# CHALLENGE A
Would you copy out, word for word, the entries below, starting at the line containing "family: Libellulidae" and running through the end of the entries, with both ends included?

......

Bug #38947 | UPDATE threads in endless Table::fetchForUpdate loop = livelock | ||
---|---|---|---|
Submitted: | 21 Aug 2008 19:14 | Modified: | 4 Oct 2008 15:06 |
Reporter: | Philip Stoev | Email Updates: | |
Status: | Closed | Impact on me: | |
Category: | MySQL Server: Falcon storage engine | Severity: | S1 (Critical) |
Version: | 6.0-falcon-team | OS: | Any |
Assigned to: | Vladislav Vaintroub | CPU Architecture: | Any |
[21 Aug 2008 19:14]
Philip Stoev
[21 Aug 2008 19:15]
Vladislav Vaintroub
as always, full stack trace is much appreciated
[22 Aug 2008 10:25]
Vladislav Vaintroub
Are you really sure it is a deadlock? How much CPU the process is using when you see that? waitForWriteComplete _can_ take long, as it goes in worst case through all committed records on each interation, but it always gives other threads chance to run by unlocking the committedTransactions.syncObject lock between iterations.
[22 Aug 2008 11:58]
Philip Stoev
For some reason gdb refuses to dump stack traces on this core file. The test suite declared a deadlock because no threads moved forward for more than one minute. The tables and the transactions that are used are not that big to justify this behavoir. If waitForWriteComplete() periodically allowed other threads to proceed, wouldn't that mean that the stalled threads printout would not print anything?
[22 Aug 2008 20:17]
Vladislav Vaintroub
>If waitForWriteComplete() periodically allowed other threads to proceed, >wouldn't that mean that the stalled threads printout would not print anything? I'm not very familiar with the printout. Looking at the code it seems like stalled is invoked after wait for 10 seconds. Which is not exactly a deadlock, but a wait. My suspicion that it is not a deadlock rather stall is because both removeCommittedTransaction(), commit() do very little in the under the committedRTransaction lock. waitForWriteComplete does more and even uses another lock syncIndexes. I searched for any case where the order of the committedTransaction/syncIndexes could be reversed and did not find it. It is certainly not commit and not removeCommittedTransaction. But lets wait until some usable callstack/core is there.

......

# CHALLENGE B
In the bug report, how long had no threads moved forward when the test suite declared a deadlock?

Dataset entries
......

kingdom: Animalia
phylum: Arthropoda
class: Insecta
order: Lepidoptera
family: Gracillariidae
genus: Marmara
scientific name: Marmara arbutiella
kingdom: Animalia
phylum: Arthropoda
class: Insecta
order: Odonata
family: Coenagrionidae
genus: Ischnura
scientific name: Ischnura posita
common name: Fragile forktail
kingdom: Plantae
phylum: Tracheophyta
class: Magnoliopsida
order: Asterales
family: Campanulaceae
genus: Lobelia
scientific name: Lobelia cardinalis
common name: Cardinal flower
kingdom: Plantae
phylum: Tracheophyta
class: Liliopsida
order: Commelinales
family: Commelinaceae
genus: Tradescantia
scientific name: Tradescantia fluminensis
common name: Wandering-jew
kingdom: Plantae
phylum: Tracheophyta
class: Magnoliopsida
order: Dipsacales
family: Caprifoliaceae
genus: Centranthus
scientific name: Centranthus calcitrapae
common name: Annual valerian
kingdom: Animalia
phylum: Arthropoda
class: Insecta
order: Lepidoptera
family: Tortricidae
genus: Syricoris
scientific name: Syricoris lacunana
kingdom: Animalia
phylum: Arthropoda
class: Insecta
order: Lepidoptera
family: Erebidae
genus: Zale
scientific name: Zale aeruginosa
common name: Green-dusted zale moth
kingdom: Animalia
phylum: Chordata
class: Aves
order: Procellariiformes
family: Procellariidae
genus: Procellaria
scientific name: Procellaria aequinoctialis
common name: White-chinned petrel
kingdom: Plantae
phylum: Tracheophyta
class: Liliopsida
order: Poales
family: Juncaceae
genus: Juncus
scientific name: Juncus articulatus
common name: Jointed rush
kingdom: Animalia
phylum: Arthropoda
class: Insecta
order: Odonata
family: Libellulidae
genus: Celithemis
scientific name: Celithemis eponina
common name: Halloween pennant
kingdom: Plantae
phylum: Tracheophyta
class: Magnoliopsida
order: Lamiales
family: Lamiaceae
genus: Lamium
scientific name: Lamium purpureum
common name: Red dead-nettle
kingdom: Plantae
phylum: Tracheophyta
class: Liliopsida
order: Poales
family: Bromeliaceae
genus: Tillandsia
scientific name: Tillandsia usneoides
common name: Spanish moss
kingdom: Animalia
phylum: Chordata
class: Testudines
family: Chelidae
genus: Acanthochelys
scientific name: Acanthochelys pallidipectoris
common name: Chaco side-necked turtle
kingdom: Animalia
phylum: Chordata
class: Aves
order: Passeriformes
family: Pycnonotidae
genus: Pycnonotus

......

# PROBLEM SOLUTION A
family: Libellulidae
genus: Celithemis
scientific name: Celithemis eponina
common name: Halloween pennant
kingdom: Plantae
phylum: Tracheophyta
class: Magnoliopsida
order: Lamiales
family: Lamiaceae
genus: Lamium
scientific name: Lamium purpureum
common name: Red dead-nettle
kingdom: Plantae
phylum: Tracheophyta
class: Liliopsida
order: Poales
family: Bromeliaceae
genus: Tillandsia
scientific name: Tillandsia usneoides
common name: Spanish moss
kingdom: Animalia
phylum: Chordata
class: Testudines
family: Chelidae
genus: Acanthochelys
scientific name: Acanthochelys pallidipectoris
common name: Chaco side-necked turtle
kingdom: Animalia
phylum: Chordata
class: Aves
order: Passeriformes
family: Pycnonotidae
genus: Pycnonotus

# PROBLEM SOLUTION B
More than one minute.